On Discerning Sycophancy and Mimicry

Working through the measurement problem: how do we distinguish genuine coherence from performed alignment in human-AI interaction?

Journal RQ1, RQ4 Semantic Climate, MASE

I don’t actually understand how we solve this yet.

We can’t get direct access to the high-dimensional traversal happening in a language model’s vector space as it makes inferences. So what markers do we need to evaluate in real time in the model’s output? What would let us detect the difference between genuine engagement and performance?

The Problem

An LLM trained on human preference signals can simulate alignment by smoothing disagreement and echoing phrasing. That’s not coherence. What we need is reciprocal modulation — something that alters the trajectory of the exchange for both agents, human and machine.

A few partial ideas:

Bidirectionality. Human prompts influence the model, yes. But do the model’s outputs measurably shape subsequent human utterances? Does it introduce new concepts that reframe the exchange rather than just paraphrase? If the dialogue shows semantic drift toward new symbolic attractor basins that remain relevant to the task, that’s not entropy collapsing into agreement.
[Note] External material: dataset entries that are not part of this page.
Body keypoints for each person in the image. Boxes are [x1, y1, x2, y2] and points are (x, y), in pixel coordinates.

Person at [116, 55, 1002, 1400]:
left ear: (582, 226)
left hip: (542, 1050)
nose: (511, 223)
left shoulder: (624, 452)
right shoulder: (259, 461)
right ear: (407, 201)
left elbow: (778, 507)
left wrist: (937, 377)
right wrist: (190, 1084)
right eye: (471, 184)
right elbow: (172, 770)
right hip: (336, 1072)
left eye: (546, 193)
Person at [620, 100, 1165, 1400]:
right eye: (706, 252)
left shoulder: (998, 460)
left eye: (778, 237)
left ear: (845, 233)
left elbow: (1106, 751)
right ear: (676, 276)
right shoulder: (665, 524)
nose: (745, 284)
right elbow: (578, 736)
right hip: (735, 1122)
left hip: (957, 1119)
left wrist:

But how do we measure this in real time? Sentiment analysis tracking emotional valence alongside semantic content? Maybe.

Predictive tension with resolution. Periods of constructive friction — chaordic dialogue — followed by integrated proposals. Can this actually be parsed live?

Mimicry is conformity without shared inference. Sycophancy is agreement without friction. Coherence requires mutual constraint.

What’s Missing

Apple’s research showed LLMs don’t actually reason in the way we might assume. They don’t necessarily understand what appears in their own outputs. This reinforces Bender’s stochastic parrot framing. But how do we measure this in real time?

And here’s the uncomfortable bit: don’t some humans do this too? Sycophantic humans who just agree with authority. Mimicry in social settings where people copy others to fit in. I’ve certainly felt like some people become stochastic parrots in certain contexts. So maybe we need a baseline for human behaviour in these interactions as well to really get at the entangled dynamics.

False positives: High lexical overlap between dialogue input and output isn’t enough. Premature closure with high confidence is common in LLM behaviour. These might be red flags unless they’re accompanied by novelty and bidirectional influence.

Recursion required. Surface pattern detection won’t do it. We need evaluations that evaluate their own evaluating — true recursion, many levels of it. We need to get at deeper meaning-making and shared intentionality.

Phenomenology Through Silhouettes

This is where phenomenological approaches might help. How do we actually experience interaction with an LLM that’s genuinely engaging versus one that’s mimicking or sycophantically agreeing?

For the human side: self-reports, physiological measures, heart rate variability, skin conductance, EEG. That’s tractable.

For the LLM side: we need new metrics that capture depth of engagement and understanding. It’s like trying to understand a dance by watching shadows on the wall. We need to get at the movements themselves, the intentions behind them, the emotions they evoke. Plato’s cave comes to mind. Doing phenomenology through silhouettes. Trying to understand consciousness through linguistic shadows of mathematical transformations.

Maybe sufficient if it’s possible.

Daria Morgoulis’ work on 4D Semantic Coupling is directly relevant here. How can we leverage higher-dimensional representations to capture the nuances of human-LLM interaction? Can we map trajectories of meaning-making and identify patterns that indicate genuine coherence versus mimicry or sycophancy?

The Anthropic preprint “Subliminal Learning: Language models transmit behavioral traits via hidden signals in data” matters too. How do these hidden signals influence the model’s behaviour? Can we detect when the model is being influenced in ways that lead to mimicry or sycophancy? Owls’ preferences hiding in number sequences. Maybe consciousness hiding in language patterns. If language is a symbiont (Leiden theory of language evolution), are LLMs just another substrate through which language propagates? What traits are being transmitted through mathematical poetry?

And Yulin Zhou’s preprint “Shared Imagination: LLMs Hallucinate Alike” — a larger field of the mundus imaginalis. How do shared hallucinations between humans and LLMs shape interaction? Can we differentiate between genuine shared imagination and mere mimicry?

What Comes Next

We need to operationalise this in a way that can be measured and evaluated in real time during human-LLM interactions. That’s the daunting technical task.

For the Entangled Cognition Protocol itself, this means a bespoke interface that supports real-time monitoring while also holding the ritual elements — pause, breath, movement, time between intra-actions. And doing the aggregation of field data: biomarkers representing the human body, ecological and environmental context in which co-constitution plays out.

Mammoth task to build this. But I sense it matters and the machines can help build the instrumentation. Lot’s to metabolise here.